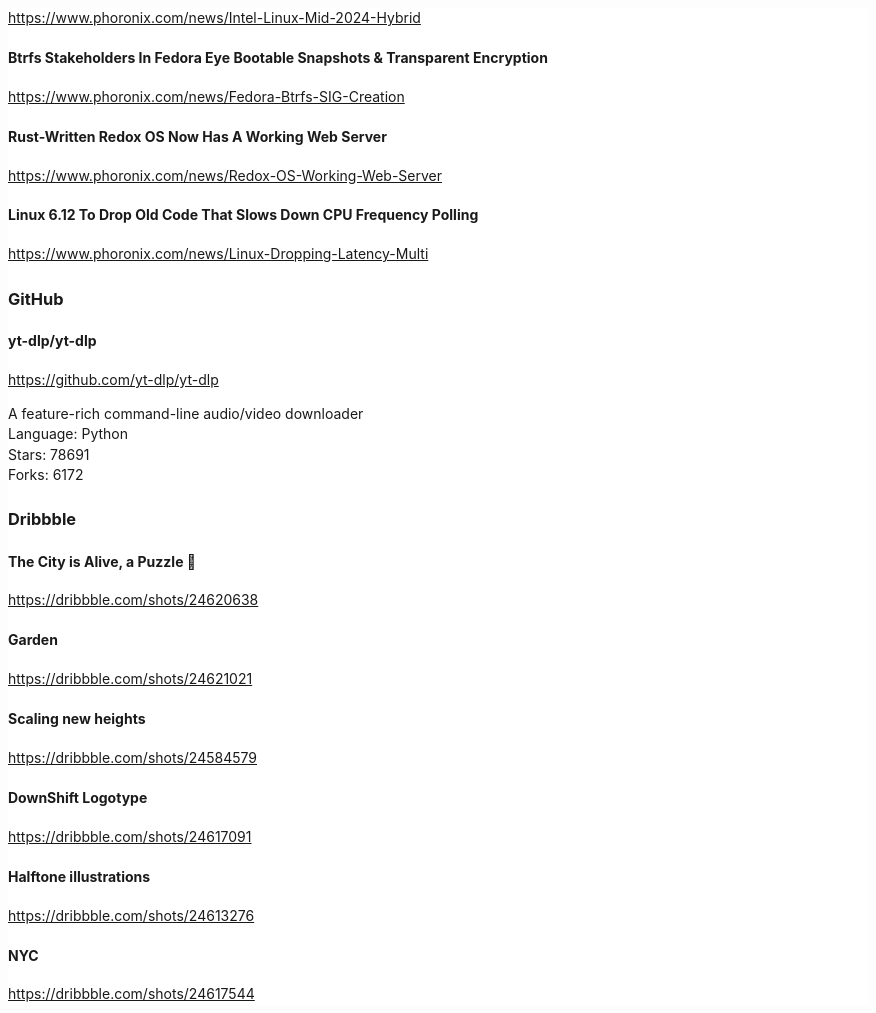 <span style="color: blue!80!green"><https://www.phoronix.com/news/Intel-Linux-Mid-2024-Hybrid></span>

#### Btrfs Stakeholders In Fedora Eye Bootable Snapshots & Transparent Encryption

<span style="color: blue!80!green"><https://www.phoronix.com/news/Fedora-Btrfs-SIG-Creation></span>

#### Rust-Written Redox OS Now Has A Working Web Server

<span style="color: blue!80!green"><https://www.phoronix.com/news/Redox-OS-Working-Web-Server></span>

#### Linux 6.12 To Drop Old Code That Slows Down CPU Frequency Polling

<span style="color: blue!80!green"><https://www.phoronix.com/news/Linux-Dropping-Latency-Multi></span>

### GitHub

#### yt-dlp/yt-dlp

<span style="color: blue!80!green"><https://github.com/yt-dlp/yt-dlp></span>

A feature-rich command-line audio/video downloader  
Language: Python  
Stars: 78691  
Forks: 6172

### Dribbble

#### The City is Alive, a Puzzle 🧩

<span style="color: blue!80!green"><https://dribbble.com/shots/24620638></span>

#### Garden

<span style="color: blue!80!green"><https://dribbble.com/shots/24621021></span>

#### Scaling new heights

<span style="color: blue!80!green"><https://dribbble.com/shots/24584579></span>

#### DownShift Logotype

<span style="color: blue!80!green"><https://dribbble.com/shots/24617091></span>

#### Halftone illustrations

<span style="color: blue!80!green"><https://dribbble.com/shots/24613276></span>

#### NYC

<span style="color: blue!80!green"><https://dribbble.com/shots/24617544></span>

———

* YOUR OBJECTIVE:
Convert the data from the line containing "#### Garden" through the end of the data, inclusive, into a Markdown table with a Row column giving each line's number and a Line column giving the line itself, skipping blank lines.

* TASK ANSWER:
| Row | Line |
|---|---|
| 1 | #### Garden |
| 2 | <span style="color: blue!80!green"><https://dribbble.com/shots/24621021></span> |
| 3 | #### Scaling new heights |
| 4 | <span style="color: blue!80!green"><https://dribbble.com/shots/24584579></span> |
| 5 | #### DownShift Logotype |
| 6 | <span style="color: blue!80!green"><https://dribbble.com/shots/24617091></span> |
| 7 | #### Halftone illustrations |
| 8 | <span style="color: blue!80!green"><https://dribbble.com/shots/24613276></span> |
| 9 | #### NYC |
| 10 | <span style="color: blue!80!green"><https://dribbble.com/shots/24617544></span> |